As the only son of a prosperous family from the upper-middle class, Curd Gustav Andreas Gottlieb Franz Jürgens, together with his elder twin sisters Jeanette und Marguerite, lived a carefree young life. The father, Kurt Jürgens, born in Hamburg and of Danish extraction, and the mother, Marie-Albertine, née Noir, a French woman from Évian-Les-Bains, brought up their son to be bilingual, sheltered and cosmopolitan in equal measure.
Perhaps as son and heir, the so-called “Crown Son”, he was even a little spoiled.
Following highly lucrative business dealings which frequently took him to the far eastern parts of the Russian Empire for long periods after the First World War, the import-trader settled with his family in Berlin. The sisters were born in Lucerne while their parents were travelling in Europe, the boy in Solln near Munich, their first residence in Germany. The mother, who in the time of the tsars had come to Saint Petersburg as a French teacher, had met her husband at one of the many social gatherings and fallen in love. They married at the turn of the century and decided to make their home in Germany. The choice of Berlin suburb which they settled upon was Neu-Westend, a part of Charlottenburg.
The Jürgens Villa
With the unregulated planning measures of the time, the Jürgens Villa – which we can still experience in photographs – must have been an extraordinary dwelling with a middle- and far-eastern character that rejected the outside world. Quick-witted Berliners soon dubbed it the “Turkish Villa”, all the more aptly as the house entrance was decorated in the Arabic letters “Bismillah rahman rahim” or “In the name of Allah the Merciful”.

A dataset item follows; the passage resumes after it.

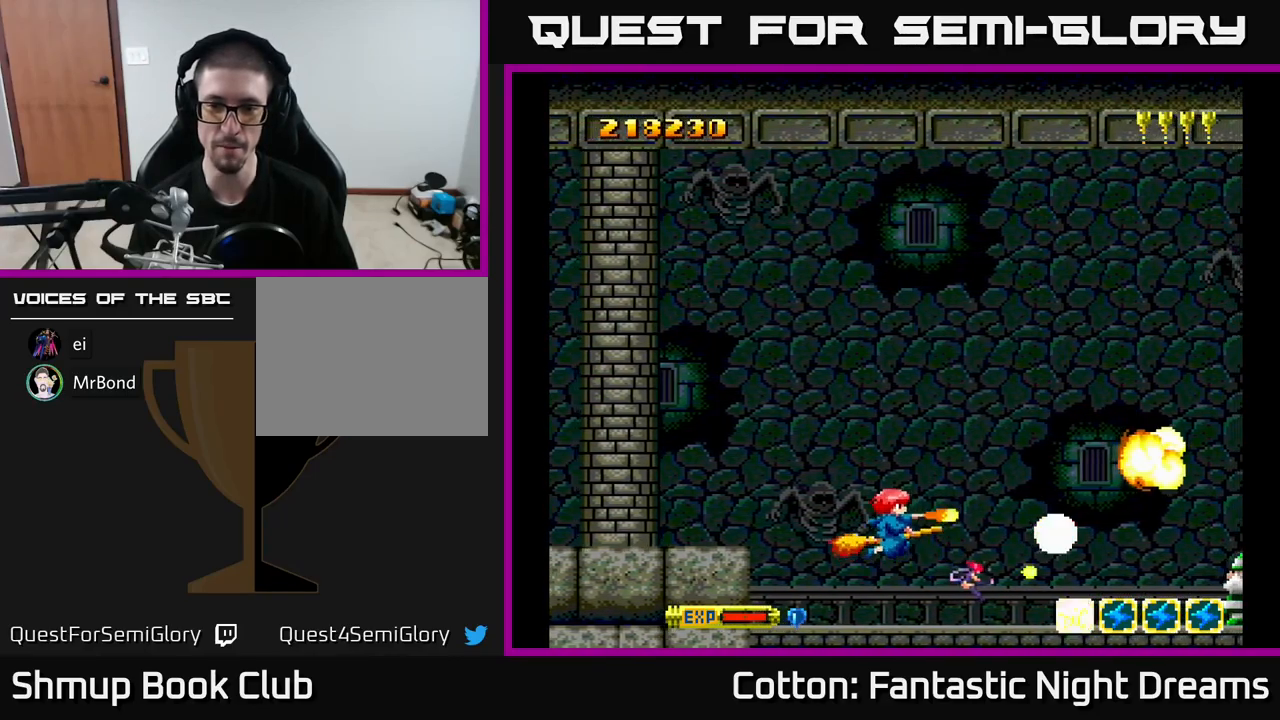
{"buttons": ["Y", "DPAD_UP"], "right_stick": "center", "events": [[33, "DPAD_LEFT", "up"]]}
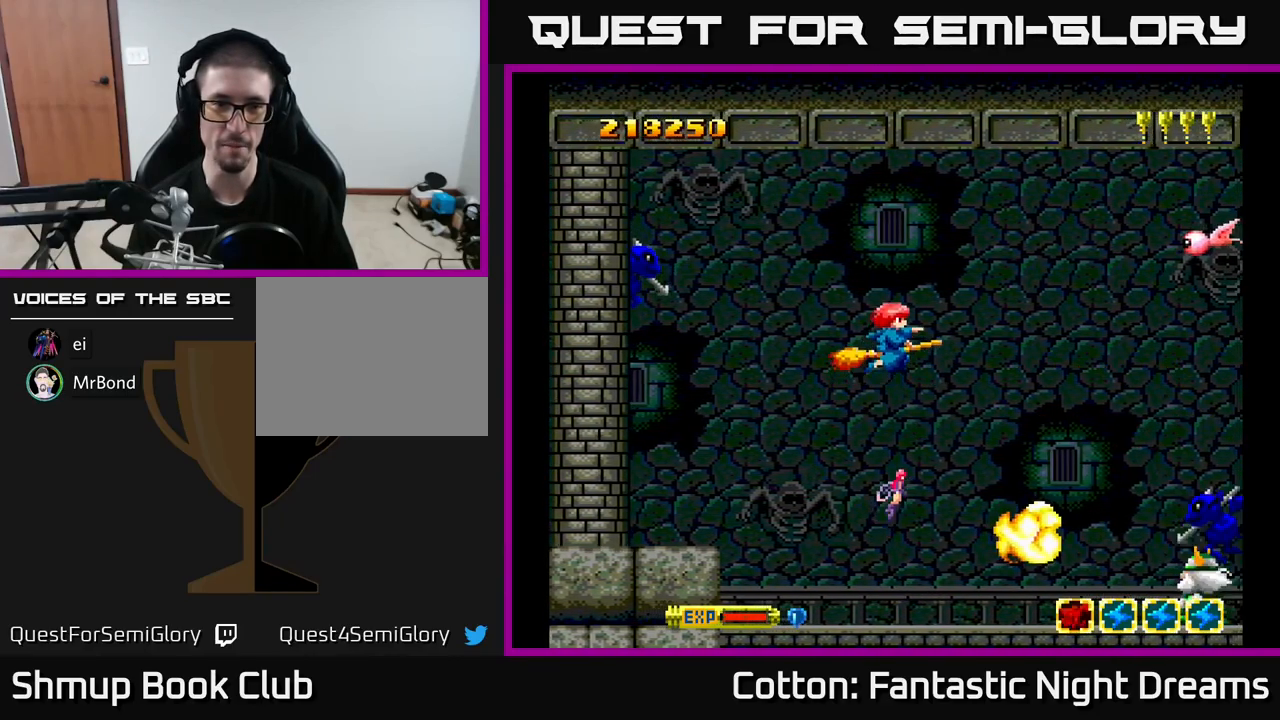
{"buttons": ["B", "Y", "DPAD_DOWN"], "right_stick": "center", "events": [[17, "DPAD_LEFT", "down"], [117, "DPAD_LEFT", "up"], [200, "B", "down"], [300, "DPAD_RIGHT", "down"], [333, "DPAD_UP", "up"], [383, "DPAD_DOWN", "down"], [500, "DPAD_RIGHT", "up"]]}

The son was a pupil at the Herderschule, a grammar school for modern languages in the same area of Berlin and when his academic performance in the senior classes faltered, his father took him aside to give him some advice: “Your children, my boy, won’t have to earn a living. Your father has enough money. And so it is necessary for you to learn a lot. There is nothing more repugnant in life than the stupid rich.”[i] Clever insights like these certainly had an influence on Curd’s life – albeit subconsciously perhaps. Another maxim picked up while was staying with family friends in London ran: “A gentleman is someone who behaves in exactly the same way towards his highest superior as he behaves towards his lowest employee.” His mother’s pragmatism and discernment probably played an important role as well, as becomes clear in her opinion about Napoleon: “Napoleon was a great Frenchman, but he left France smaller when he went than it was before he came.”[ii]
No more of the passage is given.